Passage Bio (PASG) Corporate presentation summary

Therapeutic focus and pipeline

• Developing gene therapies for neurodegenerative diseases, targeting FTD-GRN, FTD-C9orf72, and Huntington's disease.

• PBFT02 is a clinical-stage, one-time gene therapy for FTD-GRN, with differentiated approaches for Huntington's disease in preclinical development.

• Pipeline expansion opportunities include ALS and Alzheimer's disease.

• $33.3M in cash resources as of March 31, 2026.

PBFT02 clinical and preclinical data

• PBFT02 uses AAV1 vector for direct CSF delivery, achieving robust and durable increases in CSF progranulin levels in FTD-GRN patients.

• Interim data show 64% reduction in whole brain atrophy and 54% reduction in frontotemporal cortex atrophy at 12 months for CDR 1 patients.

• Plasma NfL biomarker remained stable at 12 months, contrasting with increases in natural history cohorts.

• PBFT02 was generally well tolerated, with all serious adverse events asymptomatic and no evidence of DRG toxicity or complications from the procedure.

• Preclinical models demonstrated PBFT02's ability to ameliorate TDP-43 pathology and improve lysosomal function and neuroinflammation.

Market opportunity and disease background

• Estimated prevalence: 18,000 FTD-GRN, 21,000 FTD-C9orf72, and 70,000 Huntington's disease patients in US/EU.

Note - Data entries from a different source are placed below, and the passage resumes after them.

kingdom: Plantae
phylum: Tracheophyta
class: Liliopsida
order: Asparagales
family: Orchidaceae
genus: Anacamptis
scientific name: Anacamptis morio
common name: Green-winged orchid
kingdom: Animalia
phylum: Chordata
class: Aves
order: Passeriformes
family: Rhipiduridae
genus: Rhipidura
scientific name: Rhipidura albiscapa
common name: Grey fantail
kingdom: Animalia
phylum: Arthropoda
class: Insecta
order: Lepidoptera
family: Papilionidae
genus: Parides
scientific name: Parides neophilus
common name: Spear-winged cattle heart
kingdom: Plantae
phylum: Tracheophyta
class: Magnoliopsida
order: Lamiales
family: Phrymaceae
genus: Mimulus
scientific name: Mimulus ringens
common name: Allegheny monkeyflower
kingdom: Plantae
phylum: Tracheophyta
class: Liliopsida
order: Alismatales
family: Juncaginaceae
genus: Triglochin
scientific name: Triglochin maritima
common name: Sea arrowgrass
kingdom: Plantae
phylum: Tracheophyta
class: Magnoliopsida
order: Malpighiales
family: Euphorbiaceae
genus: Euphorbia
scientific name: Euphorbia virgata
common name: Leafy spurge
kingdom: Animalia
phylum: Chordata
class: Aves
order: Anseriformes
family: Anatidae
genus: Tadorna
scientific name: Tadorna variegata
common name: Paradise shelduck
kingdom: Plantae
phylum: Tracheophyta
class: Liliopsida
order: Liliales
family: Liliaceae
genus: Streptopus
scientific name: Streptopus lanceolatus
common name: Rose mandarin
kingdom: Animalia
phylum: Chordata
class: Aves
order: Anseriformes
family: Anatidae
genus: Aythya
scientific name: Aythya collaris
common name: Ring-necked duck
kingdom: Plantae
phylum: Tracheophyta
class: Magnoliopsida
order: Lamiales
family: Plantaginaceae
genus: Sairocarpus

• FTD is a fatal, rapidly progressive neurodegenerative disease with no approved disease-modifying therapies.

• Progranulin deficiency is central to FTD-GRN pathology, leading to lysosomal dysfunction and neurodegeneration.

• Huntington's disease is caused by CAG repeat expansion in the HTT gene, leading to mutant huntingtin protein and progressive neurological decline.